Iris Weinshall, the commissioner of the city Department of Transportation, has agreed to press forward with efforts to allow commercial vehicles no more than 12 feet in height to travel the eastbound leg of the Grand Central Parkway between the Triborough and the BQE. The proposal enjoyed unanimous approval last Thursday at a meeting hosted by Borough President Helen Marshall, who invited community leaders along with representatives from the police department, Metropolitan Transit Authority and state DOT to hear the plan.

“Everybody agrees on this concept of allowing commercial traffic on the Grand Central Parkway from the Triborough Bridge to the Brooklyn-Queens Expressway,” said Lisi de Bourbon, a spokeswoman for the city DOT. “It will happen as soon as we work out the legal issues.”

The move comes in response to requests from a coalition of public officials — including state Assemblyman Michael Gianaris (D-Astoria), City Councilman Peter Vallone Jr. (D-Astoria) and Delis — to finally act on a proposal that has sat on the back burner for two decades.

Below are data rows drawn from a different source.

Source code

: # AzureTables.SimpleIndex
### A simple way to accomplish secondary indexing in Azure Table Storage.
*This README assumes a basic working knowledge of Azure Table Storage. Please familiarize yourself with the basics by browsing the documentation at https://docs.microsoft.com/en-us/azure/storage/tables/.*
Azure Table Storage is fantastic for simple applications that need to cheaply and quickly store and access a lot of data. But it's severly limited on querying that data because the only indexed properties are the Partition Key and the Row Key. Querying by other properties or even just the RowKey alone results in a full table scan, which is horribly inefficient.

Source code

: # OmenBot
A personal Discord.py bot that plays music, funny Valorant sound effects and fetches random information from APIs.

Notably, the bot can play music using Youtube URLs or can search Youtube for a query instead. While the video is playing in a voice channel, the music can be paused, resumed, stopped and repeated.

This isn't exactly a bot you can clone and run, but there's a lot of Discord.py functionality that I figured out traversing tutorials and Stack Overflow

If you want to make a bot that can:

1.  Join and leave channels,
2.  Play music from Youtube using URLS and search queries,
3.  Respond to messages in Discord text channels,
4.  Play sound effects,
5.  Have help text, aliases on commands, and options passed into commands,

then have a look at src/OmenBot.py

“It seems like a great idea both because you’ll lessen the risk of accidents, and also remove a lot of congestion and traffic on Astoria Boulevard,” Gianaris said. “Anyone who drives there sees a lot of traffic on the service road is commercial traffic that’s not allowed to use that stretch of the Grand Central Parkway.”

But when exactly truck drivers can begin sailing down the parkway remains to be seen.

The Grand Central Parkway is a state road that by definition cannot carry commercial traffic, and the city is still evaluating what legal steps to take in order to seal the deal.

The city DOT also expects to solicit public comment on the change before taking any action.

Those who attended last Thursday’s meeting said the new rules could take effect within as little as three months, providing a foreseeable realization of an idea that has languished for more than 20 years.

Although a similar plan was proposed in 1982, support fell through when the state suggested extending the segment open to commercial traffic well beyond the BQE.

“When DOT came and said, ‘Let’s go to the Van Wyck,’ that killed it,” Delis said. “I stood up at the meeting and said, ‘You just killed this proposal.’”

A six-month pilot program in 1996 studied a more modest plan’s effect on local congestion, but the program did little to alleviate traffic in Astoria because only the smallest commercial vehicles were allowed to stay on the parkway.

Although the current plan only allows eastbound commercial traffic coming off the bridge to ride the parkway, de Bourbon said the city DOT will examine whether to expand the program to include westbound traffic.

“It’s got to be both ways,” Delis said. “Iris Weinshall said she would make that study immediately. That shouldn’t take any time whatsoever to complete.”